Both economists and libertarian cypherpunks have predicted that digital cash will pose difficulties for law enforcement attempts at surveillance.
"Digital monetary and financial products are 'disruptive' technologies, in that their creation upsets the existing legal and public policy order as to how money and financial products and institutions are regulated and organized," Richard Rahn, author of The End of Money and the Struggle for Financial Privacy, told a House subcommittee this week. "Central bankers, treasury officials, law enforcement authorities and intellectual property administrators will by necessity have to adjust to a different world."

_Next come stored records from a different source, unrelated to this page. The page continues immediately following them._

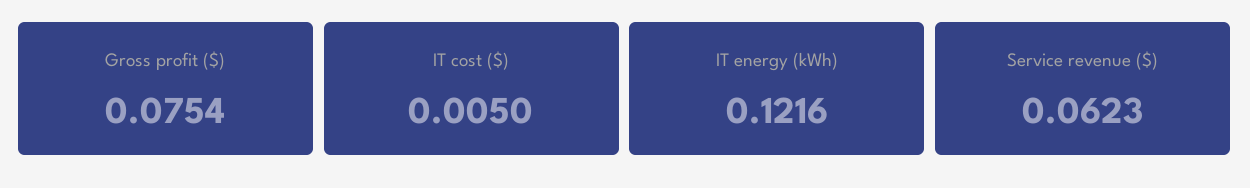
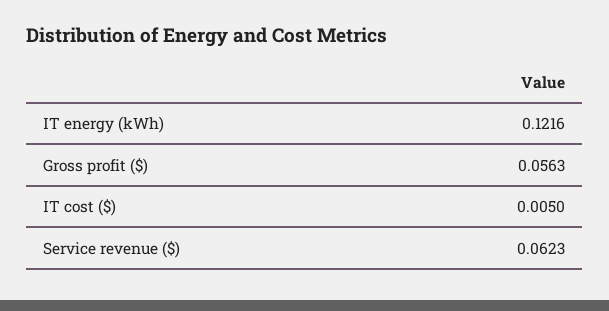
  {
-   "Gross profit ($)": 0.0754,
+   "Gross profit ($)": 0.0563,
    "IT cost ($)": 0.005,
    "IT energy (kWh)": 0.1216,
    "Service revenue ($)": 0.0623
  }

Even though FinCEN has come under fire from privacy advocates in the past, the word "privacy" does not appear anywhere in the agency's strategic plan.
"It's shocking that an agency under attack for violating privacy rights would omit any mention of privacy in its strategic plan," says the ACLU's Nojeim.
One reason for concern among civil libertarians is that FinCEN has been gradually expanding its surveillance net.
Businesses such as check cashers, money transmitters and currency dealers must now join banks in filing "suspicious activity reports," and have until the end of 2001 to sign up. Casinos will begin filing next year as well.
Hundreds of law enforcement agencies -- including the IRS, Drug Enforcement Administration, the Postal Service, bank regulators and state law enforcement -- share access to FinCEN's databases, sometimes via modem dialup.
The FBI, Secret Service, and U.S. Customs regularly download the data and import it into their own databases.